Start of Block

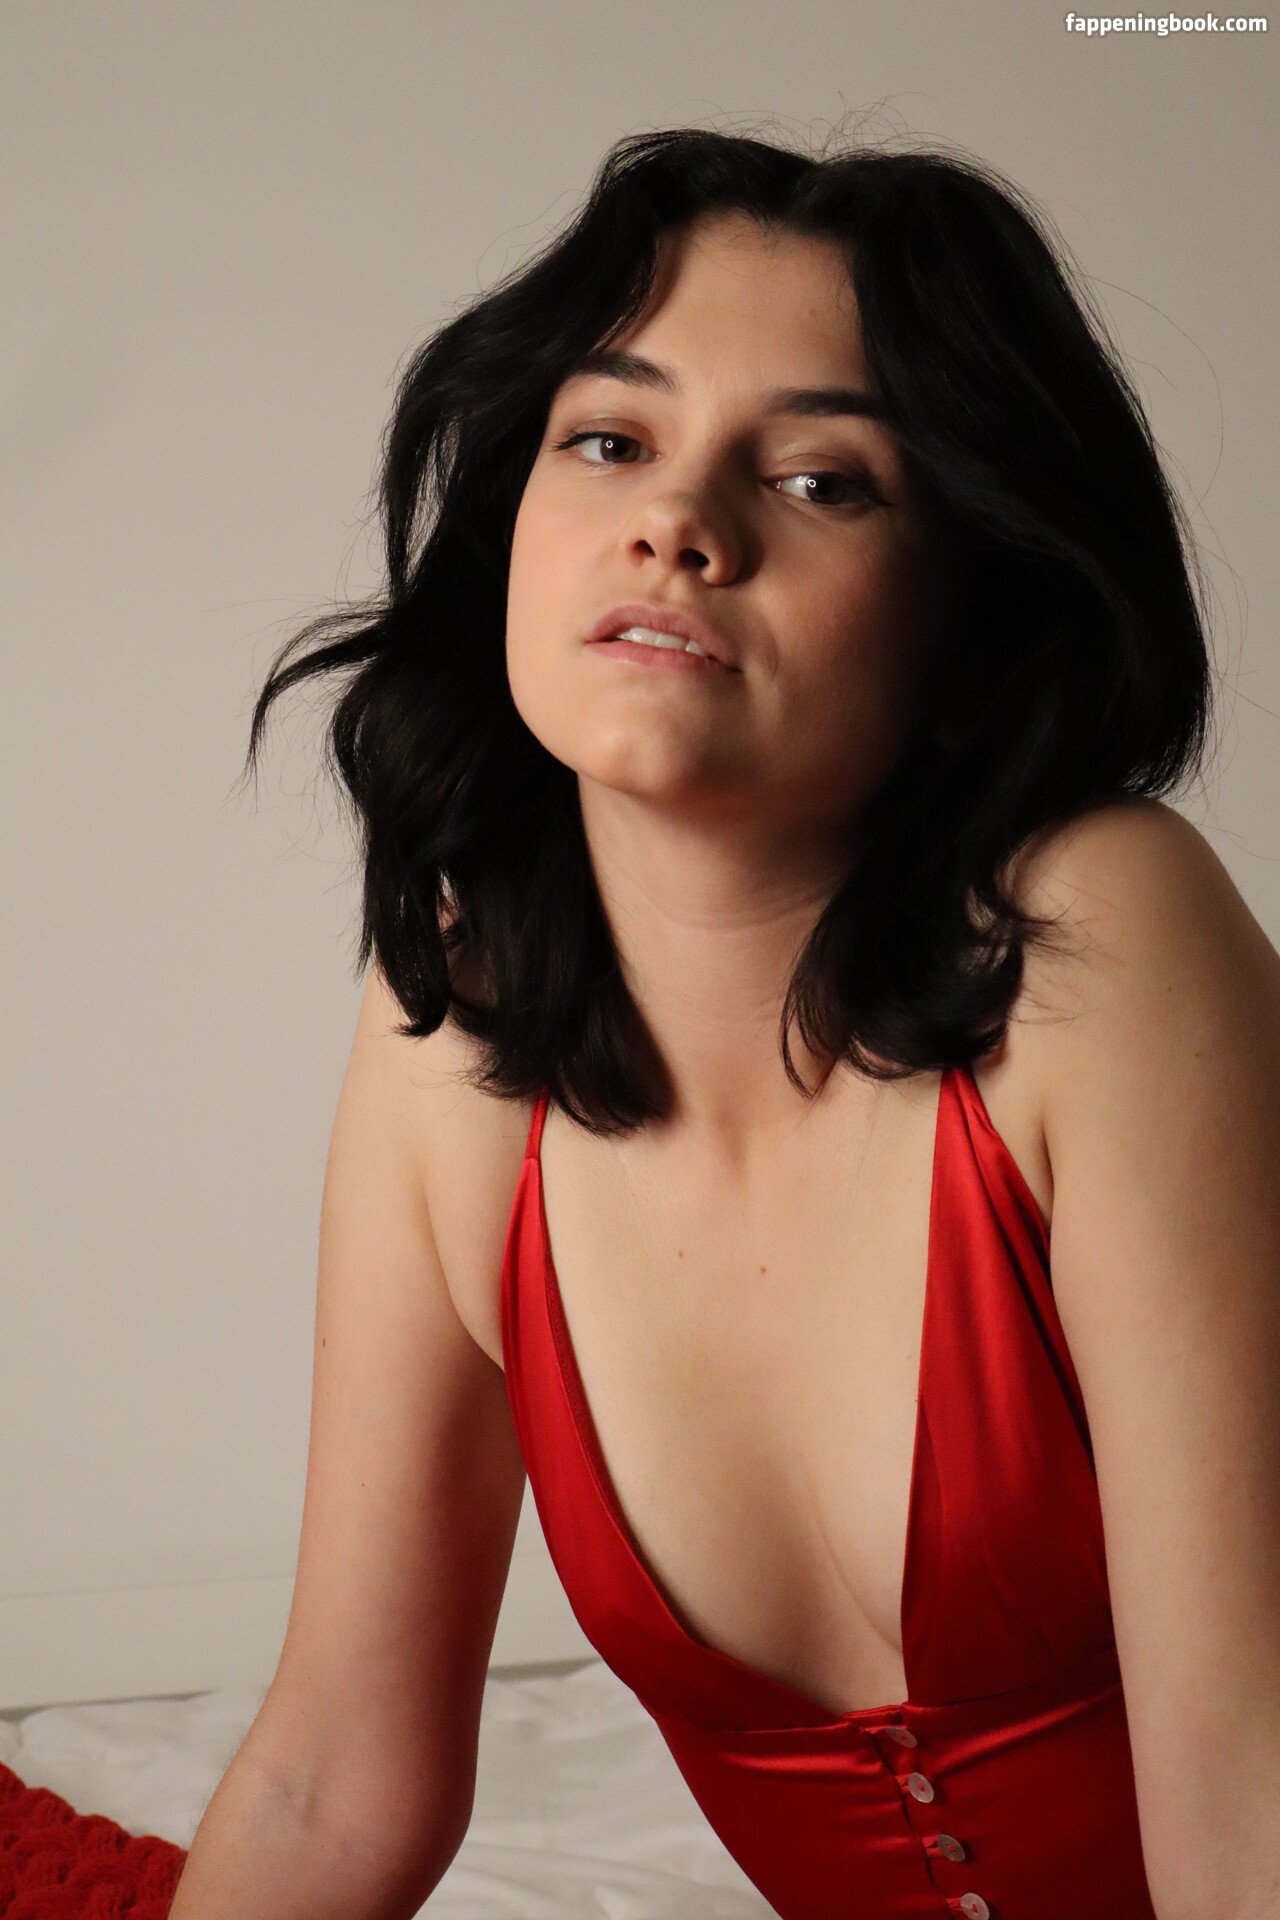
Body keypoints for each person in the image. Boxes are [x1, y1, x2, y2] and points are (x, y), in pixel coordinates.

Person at [170, 128, 1280, 1920]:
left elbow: (1255, 1804)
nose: (679, 522)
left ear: (972, 612)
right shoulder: (457, 1024)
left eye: (825, 478)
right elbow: (334, 1778)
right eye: (611, 439)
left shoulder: (1100, 937)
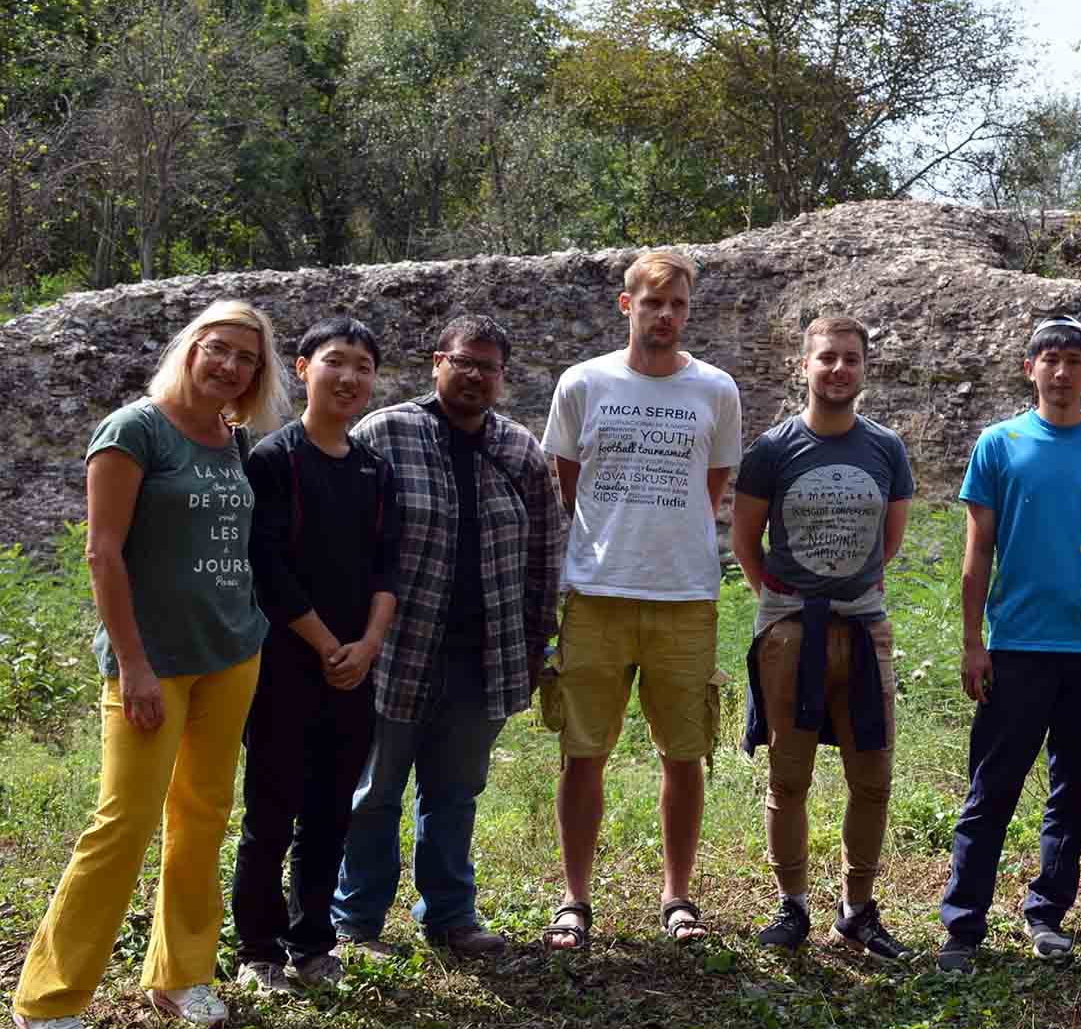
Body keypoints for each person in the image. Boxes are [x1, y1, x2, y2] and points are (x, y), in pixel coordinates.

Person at [12, 301, 289, 1029]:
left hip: (231, 654)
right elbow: (102, 553)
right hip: (152, 664)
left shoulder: (233, 440)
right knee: (124, 820)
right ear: (189, 348)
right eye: (218, 348)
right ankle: (49, 994)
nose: (230, 366)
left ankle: (180, 974)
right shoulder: (133, 429)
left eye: (246, 359)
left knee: (203, 815)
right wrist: (133, 665)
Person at [331, 314, 562, 958]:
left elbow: (545, 554)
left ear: (502, 377)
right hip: (394, 651)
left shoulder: (519, 450)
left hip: (483, 654)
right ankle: (355, 922)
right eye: (464, 362)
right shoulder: (385, 433)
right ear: (438, 362)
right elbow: (346, 541)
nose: (475, 376)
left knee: (455, 792)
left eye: (489, 367)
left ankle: (451, 917)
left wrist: (538, 642)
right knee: (373, 792)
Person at [936, 315, 1081, 974]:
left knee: (1076, 792)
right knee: (992, 788)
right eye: (1050, 359)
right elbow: (978, 551)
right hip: (1018, 647)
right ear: (1029, 369)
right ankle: (963, 924)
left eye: (1074, 361)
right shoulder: (998, 444)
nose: (1061, 372)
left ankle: (1047, 913)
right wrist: (973, 642)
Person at [541, 251, 741, 950]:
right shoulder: (583, 383)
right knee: (582, 752)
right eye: (652, 302)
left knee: (683, 755)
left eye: (677, 304)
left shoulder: (715, 389)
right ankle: (574, 898)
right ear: (626, 305)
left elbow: (710, 491)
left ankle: (677, 896)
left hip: (683, 596)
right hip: (596, 593)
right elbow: (569, 488)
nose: (665, 316)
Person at [732, 315, 915, 958]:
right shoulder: (773, 449)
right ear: (804, 365)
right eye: (827, 357)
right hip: (790, 630)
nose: (839, 369)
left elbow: (888, 543)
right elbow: (746, 542)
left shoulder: (886, 448)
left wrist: (847, 591)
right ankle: (792, 906)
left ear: (865, 369)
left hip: (864, 629)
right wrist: (783, 605)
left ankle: (857, 909)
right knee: (789, 777)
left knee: (873, 778)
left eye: (851, 359)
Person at [232, 317, 398, 993]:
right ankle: (258, 950)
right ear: (302, 368)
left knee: (331, 813)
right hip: (285, 667)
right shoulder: (273, 460)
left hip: (355, 669)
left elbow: (388, 568)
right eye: (336, 361)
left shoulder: (374, 468)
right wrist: (331, 645)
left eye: (363, 366)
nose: (349, 377)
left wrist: (368, 646)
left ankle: (312, 944)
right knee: (270, 814)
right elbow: (267, 568)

End of Block

Search the preceding listing for "elbow", then copy every line that holds it.

→ **Response to the exercise**:
left elbow: (1255, 1804)
right elbow: (334, 1778)
right elbow: (102, 553)
left elbow: (545, 554)
right elbow: (346, 541)
right elbow: (978, 551)
left elbow: (710, 491)
right elbow: (569, 488)
left elbow: (888, 543)
right elbow: (746, 542)
left elbow: (388, 568)
right elbow: (267, 568)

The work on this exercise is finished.